| |
|
|
Gazeteciler dehşet fotoğraflarına nasıl bakar?..
Gaziantep'te meydana gelen "uçurum ölümleri" nasıl bir dehşet öyküsü değil mi? Bültenler, sayfalar dolusu sözler, satırlar, fotoğraflar, tanıklıklar var olaya dair.
Haram olmasın Size yansıdığı kadarı bile aklı, yüreği tuz buz edecek ölçüde gaddar değil mi? Siz bir de bizim gibi, süzgeçten geçmemiş, oto sansüre uğramamış ilk hal görüntülerini izleseydiniz, uykular haram olurdu cümlenize.
Zor ama zorunlu Yazı işleri masasına her Allah'ın günü memleketin de dünyanın da her bir köşesinden elli türlü rezillik, şiddet, vahşet fotoğrafı gelir. Orada toplaşan arkadaşlar zorunlu olarak dikkatlice bakar inceler bu fotoğrafları. Bir anlamda kanıksamayı, kana, dehşete karşı dirençli olmayı getirmiştir bu durum. Ama inanın yılların kurdu müdürlere, şeflere, editörlere bile gösteremedim bazı kareleri.
Gaddarca Onların bile içinin kaldırmayacağını hissettim çünkü. Ama yine de dakikalarca konuşuldu bu olayın üzerine. Aklımız havsalamız böylesi bir gaddarlığı almadı fakat.
Paramparça Sabi sübyan yavruları canlı canlı 80 metrelik uçurumdan fırlatıp atmak. Ardından dakikalarca sevişmek, öpüşmek, el ele verip boşluğa uçmak ve.. Ve paramparça olmak.
İzdüşüm Sonra Adana'da bir parkta acımasızca dövülmüş, işkence edilmiş bir başka yavrucağın haber ve fotoğrafları düştü önümüze. Adından gayrı hiçbir şey söylemeye mecali ve aklı yetmeyen o küçücük çocuğun darbelerle morarmış, kapanmış gözlerinde korkunun iz düşümünü bulduk anında. Maç kutlaması yapacağım diye insan evlatlarının üzerine tetik düşürüp küçük yaşlarda 2-3 çocuğu öldüren, komaya sokanları. Hasmıyla çatışırken durakta arkadaşını bekleyen gencecik bir fidanı kıranları anlattık birbirimize. Bu tarifsiz acıların bazılarını haberleştirip sayfalarımıza, kimilerini de burkulup büklümleşmiş kalbimize iliştirdik.

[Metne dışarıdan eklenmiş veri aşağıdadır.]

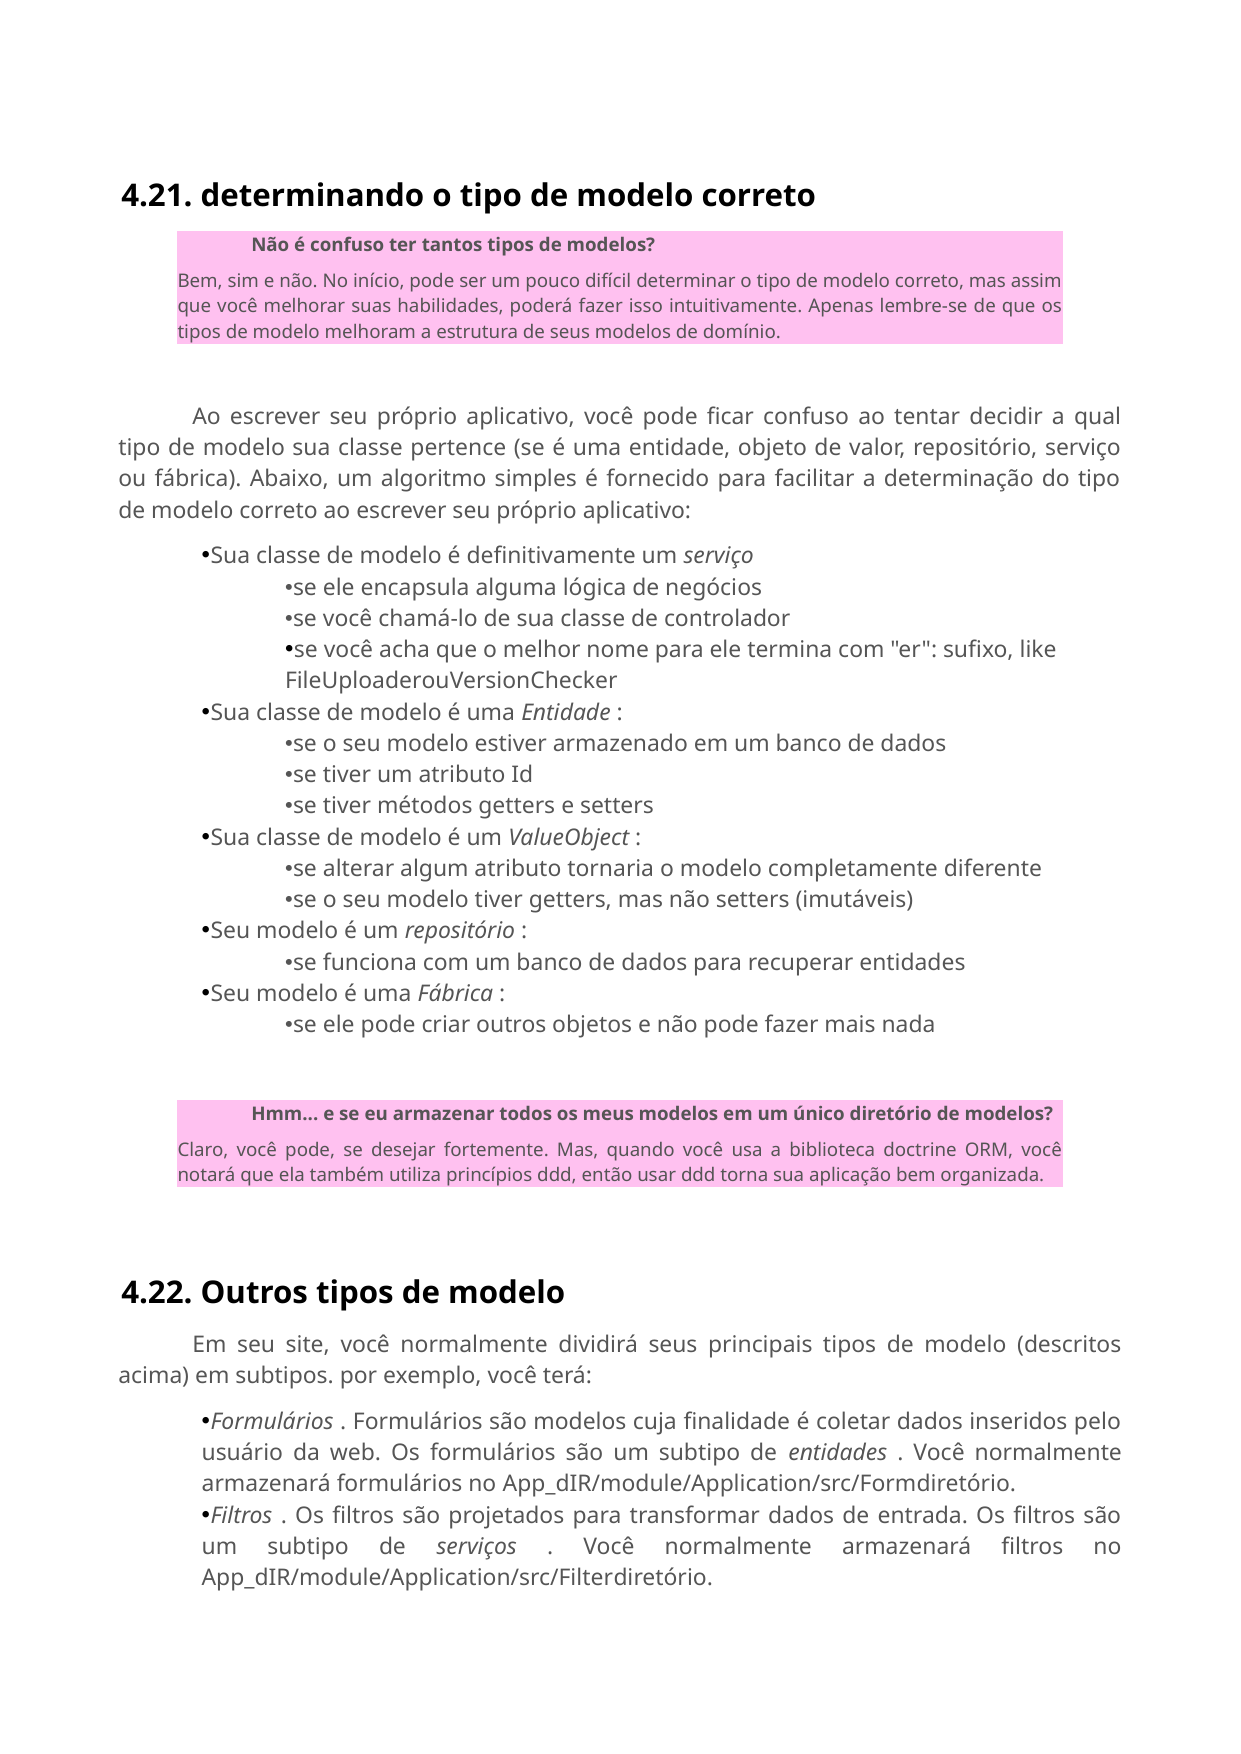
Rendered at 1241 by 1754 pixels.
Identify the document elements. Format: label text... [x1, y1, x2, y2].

list se ele encapsula alguma lógica de negócios [118, 571, 1122, 602]
list Sua classe de modelo é um ValueObject : [118, 821, 1122, 852]
list se você chamá-lo de sua classe de controlador [118, 602, 1122, 633]
list Seu modelo é um repositório : [118, 914, 1122, 946]
text Em seu site, você normalmente dividirá seus principais tipos de modelo (descritos acima) em subtipos. por exemplo, você terá: [118, 1328, 1122, 1390]
list Sua classe de modelo é uma Entidade : [118, 696, 1122, 727]
list se o seu modelo tiver getters, mas não setters (imutáveis) [118, 883, 1122, 914]
subtitle 4.22. Outros tipos de modelo [118, 1267, 1122, 1315]
list se tiver um atributo Id [118, 758, 1122, 789]
list Filtros . Os filtros são projetados para transformar dados de entrada. Os filtros são um subtipo de serviços . Você normalmente armazenará filtros no App_dIR/module/Application/src/Filterdiretório. [118, 1498, 1122, 1592]
text Hmm... e se eu armazenar todos os meus modelos em um único diretório de modelos? [177, 1100, 1063, 1125]
text Claro, você pode, se desejar fortemente. Mas, quando você usa a biblioteca doctrine ORM, você notará que ela também utiliza princípios ddd, então usar ddd torna sua aplicação bem organizada. [177, 1136, 1063, 1187]
text Ao escrever seu próprio aplicativo, você pode ficar confuso ao tentar decidir a qual tipo de modelo sua classe pertence (se é uma entidade, objeto de valor, repositório, serviço ou fábrica). Abaixo, um algoritmo simples é fornecido para facilitar a determinação do tipo de modelo correto ao escrever seu próprio aplicativo: [118, 400, 1122, 525]
list Formulários . Formulários são modelos cuja finalidade é coletar dados inseridos pelo usuário da web. Os formulários são um subtipo de entidades . Você normalmente armazenará formulários no App_dIR/module/Application/src/Formdiretório. [118, 1405, 1122, 1498]
text Bem, sim e não. No início, pode ser um pouco difícil determinar o tipo de modelo correto, mas assim que você melhorar suas habilidades, poderá fazer isso intuitivamente. Apenas lembre-se de que os tipos de modelo melhoram a estrutura de seus modelos de domínio. [177, 267, 1063, 344]
list se o seu modelo estiver armazenado em um banco de dados [118, 727, 1122, 758]
text Não é confuso ter tantos tipos de modelos? [177, 231, 1063, 257]
list se você acha que o melhor nome para ele termina com "er": sufixo, like FileUploaderouVersionChecker [118, 633, 1122, 696]
list se ele pode criar outros objetos e não pode fazer mais nada [118, 1008, 1122, 1039]
list se funciona com um banco de dados para recuperar entidades [118, 946, 1122, 977]
list Sua classe de modelo é definitivamente um serviço [118, 539, 1122, 571]
list se tiver métodos getters e setters [118, 789, 1122, 821]
list Seu modelo é uma Fábrica : [118, 977, 1122, 1008]
list se alterar algum atributo tornaria o modelo completamente diferente [118, 852, 1122, 883]
subtitle 4.21. determinando o tipo de modelo correto [118, 170, 1122, 219]
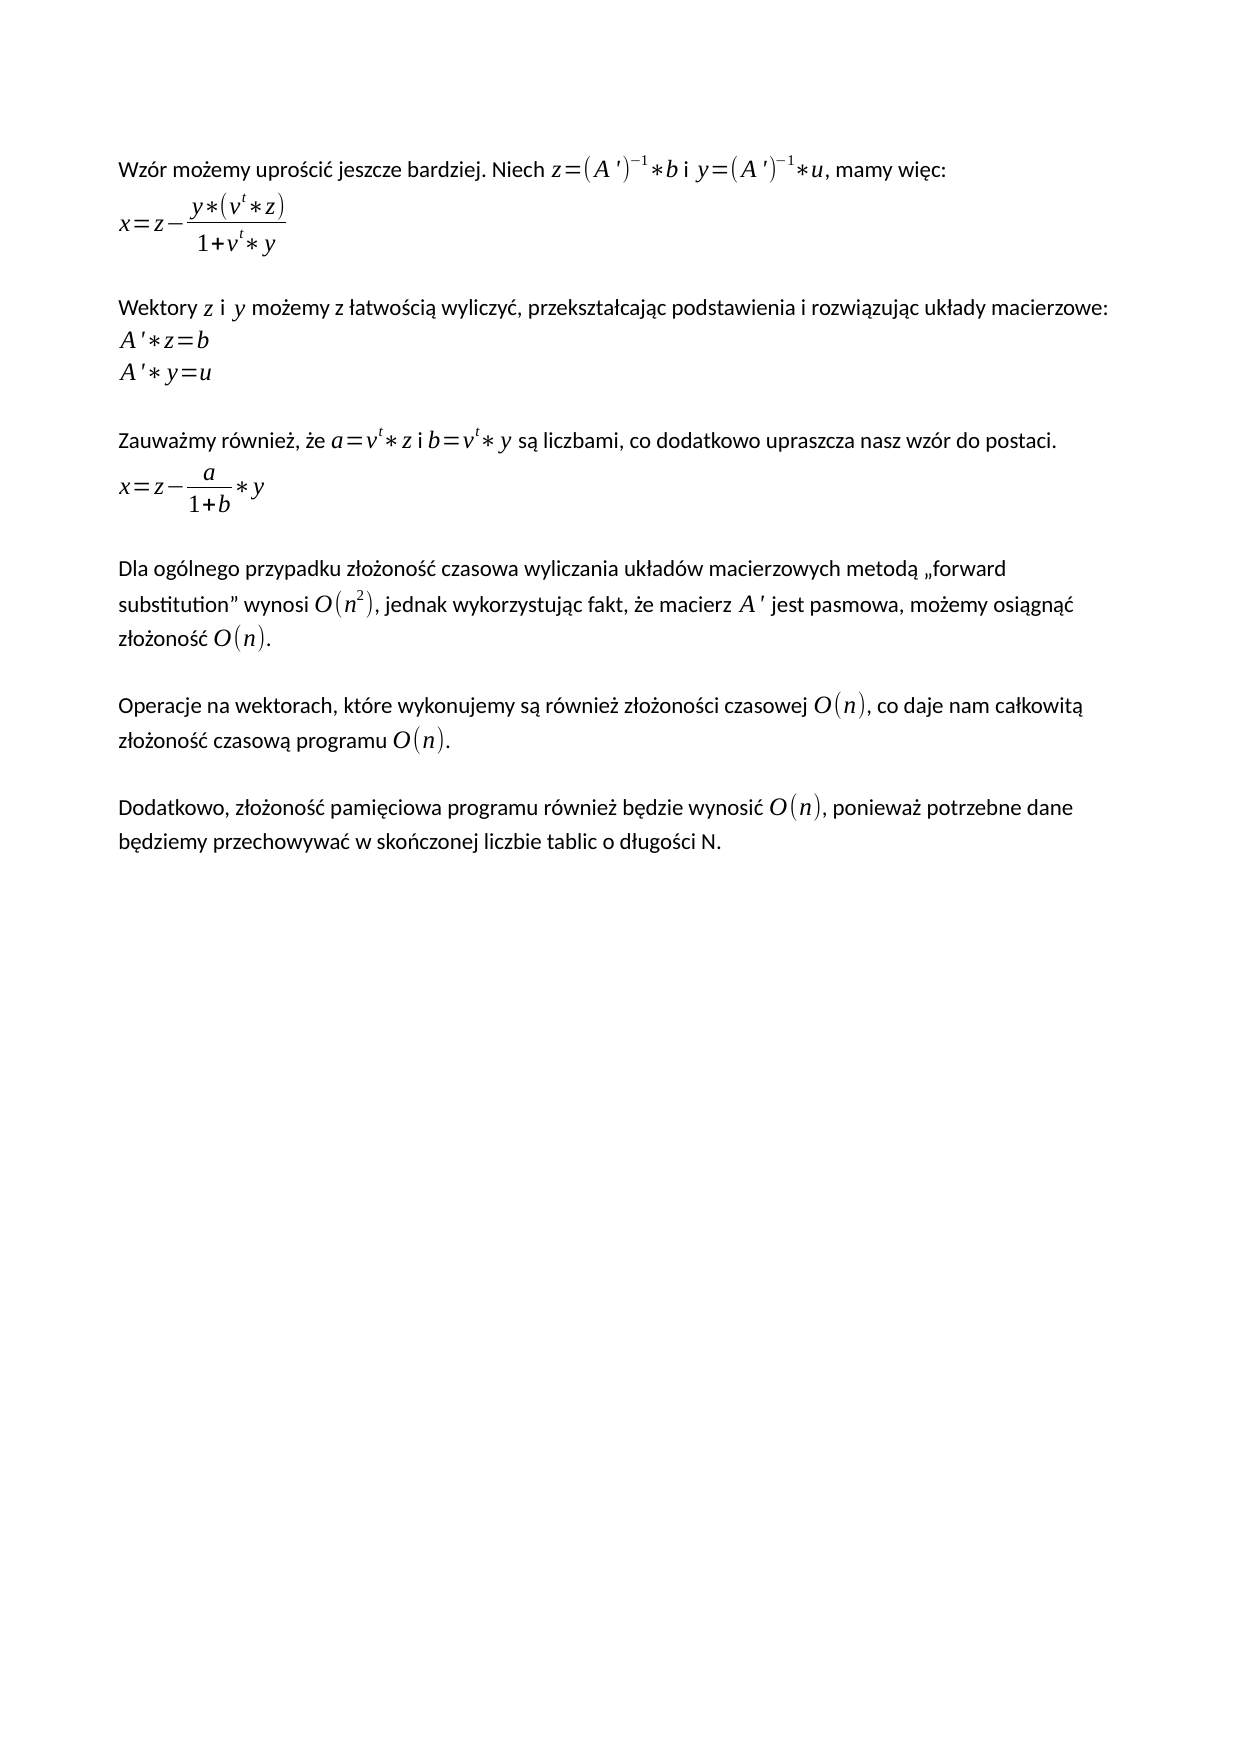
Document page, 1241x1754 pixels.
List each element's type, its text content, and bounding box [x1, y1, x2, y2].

text Operacje na wektorach, które wykonujemy są również złożoności czasowej , co daje nam całkowitą złożoność czasową programu . [118, 691, 1122, 756]
text Wektory i możemy z łatwością wyliczyć, przekształcając podstawienia i rozwiązując układy macierzowe: [118, 293, 1122, 322]
text Dla ogólnego przypadku złożoność czasowa wyliczania układów macierzowych metodą „forward substitution” wynosi , jednak wykorzystując fakt, że macierz jest pasmowa, możemy osiągnąć złożoność . [118, 554, 1122, 654]
text Dodatkowo, złożoność pamięciowa programu również będzie wynosić , ponieważ potrzebne dane będziemy przechowywać w skończonej liczbie tablic o długości N. [118, 793, 1122, 855]
text Wzór możemy uprościć jeszcze bardziej. Niech i , mamy więc: [118, 151, 1122, 184]
text Zauważmy również, że i są liczbami, co dodatkowo upraszcza nasz wzór do postaci. [118, 422, 1122, 454]
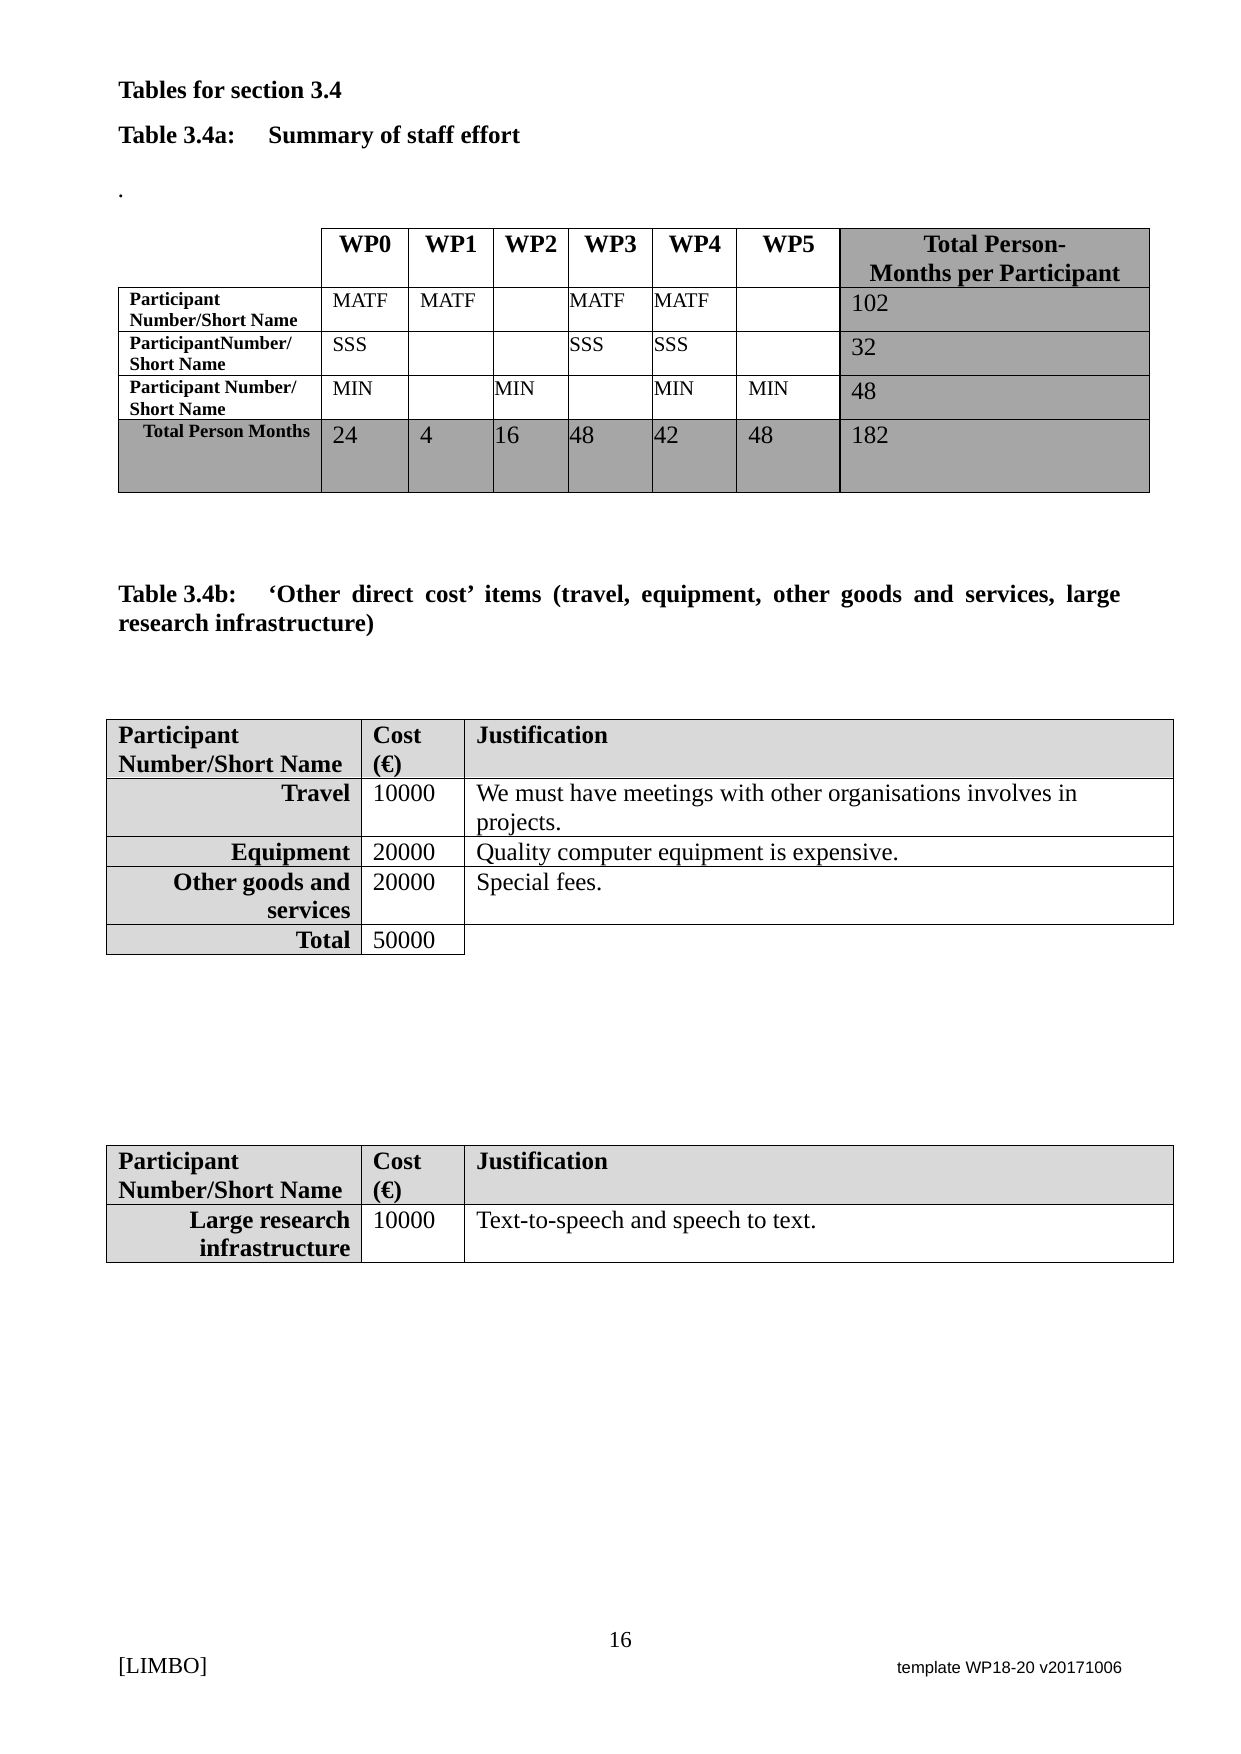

İsyan ve itiraz Son cümlesinde bir keramet yumurtlamak için yazmadım bu yazıyı dostlarım. Sadece bir iç çekiş, yaşananlara ulu orta serzeniş ve isyan, itiraz niyetine yazdım.
Soba dirseği Mesleğin testerelere dönüşüp ruhumuzu dilimlediği anlar sonunda duygusal fay kırılmasına, gaz patlamasına yol açıyor , bunu da ondan sayın isterim. Yani... Yanisi ne olacak ki? soba dirseği gibi görünsek de, içimizde hep; garip, solgun, yorgun ve umarsız bir biz daha gizli. Daha ne diyeyim ki?